Instructions:
[a] From the cedar-apple rust article, can you extract the passage starting at "As long as there" and ending at "of the equation."?
[b] Can you extend the cedar-apple rust article past its final sentence?
Text under study Block Start
Cedar-apple rust in eastern redcedar trees attracts attention every spring

Orange, octopi-looking blobs in trees, known as cedar-apple rust, commonly appear in eastern redcedars after warm, spring rains.

Telial horns from galls on cedar in spring following moist weather. Photo credit: Linda Haugen, USDA Forest Service, Bugwood.org

Telial horns from galls on cedar in spring following moist weather. Photo credit: Linda Haugen, USDA Forest Service, Bugwood.org

With the first warm rains of spring, something that appears to look very unusual is seen in Michigan in eastern redcedar trees. Some people think the tree is blooming with orange, slimy flowers, but others think these could be multi-armed octopi draped randomly on branches. While both are colorful descriptions, neither are correct. It is the yearly arrival of cedar-apple rust that is associated with eastern redcedar trees (Juniperus virginiana). Michigan State University Extension horticulture educators and Master Gardener hotlines receive a flurry of questions following that fateful first warm rain.

Eastern redcedar is a common wild tree that grows throughout a wide portion of the eastern United States from Canada to Florida. Its name was “baton rouge” to the early French settlers. That means “red stick.” The foliage of the tree has a reddish color in colder months and the heartwood is also a reddish color. Baton Rouge, Louisiana, is said to be named from this tree. It is actually classed as a juniper and not a cedar. There are a few other junipers that could also display the galls.

As long as there have been eastern redcedars, there has been cedar-apple rust. It is a fungal disease that goes between two hosts, as indicated by its name. Eastern redcedar is half of this unholy alliance and apples and crabapples make up the other half. In most cases, cedar-apple rust is more damaging to the apple side of the equation.
Text under study Block End
The data Block Start
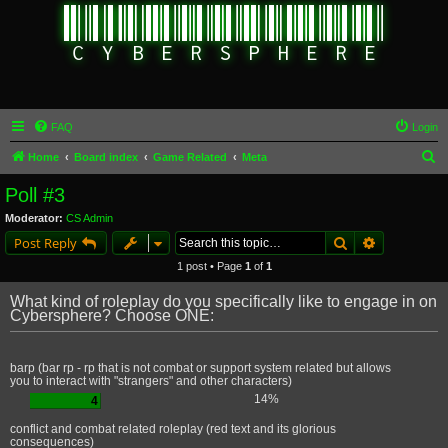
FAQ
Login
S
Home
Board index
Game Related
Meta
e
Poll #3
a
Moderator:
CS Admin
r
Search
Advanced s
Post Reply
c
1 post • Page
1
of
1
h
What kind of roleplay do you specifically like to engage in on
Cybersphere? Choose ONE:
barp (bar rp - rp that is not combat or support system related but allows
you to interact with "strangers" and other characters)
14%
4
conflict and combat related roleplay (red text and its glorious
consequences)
The data Block End
Solved tasks:
[a]
As long as there have been eastern redcedars, there has been cedar-apple rust. It is a fungal disease that goes between two hosts, as indicated by its name. Eastern redcedar is half of this unholy alliance and apples and crabapples make up the other half. In most cases, cedar-apple rust is more damaging to the apple side of the equation.

[b]
Eastern redcedars have small, woody, brown growths of twigs from the fungus that grow slowly each year. These look like little deformed golf balls with many tiny dimples on the surface. The galls could range from three-eighths of an inch to over an inch in diameter. The galls sit for almost the entire year and are very inconspicuous. Following a warm rain in the spring, those little dimples on the galls produce multiple orange telial horns that are gelatinous and cover the gall completely. They look like floppy flower petals or slimy fingers. The orange color of the telial horns can vary from intense to a pale orange. With dry weather, the telial horns dry up and drop off.

Depending on the length of the warm rains, the telial horns could last hours or days. If it was only a short time, the galls will produce more telial horns so it could be possible to see several appearances of the colorful telial horns. During the period that the telial horns are present, basidiospores are produced and float away on the damp air. These are the fruiting bodies needed to reproduce the fungus. If they settle on apple or crabapple leaves, the next half of the story starts. Leaves will develop yellow, orange and red spots and could possibly defoliate later in the season.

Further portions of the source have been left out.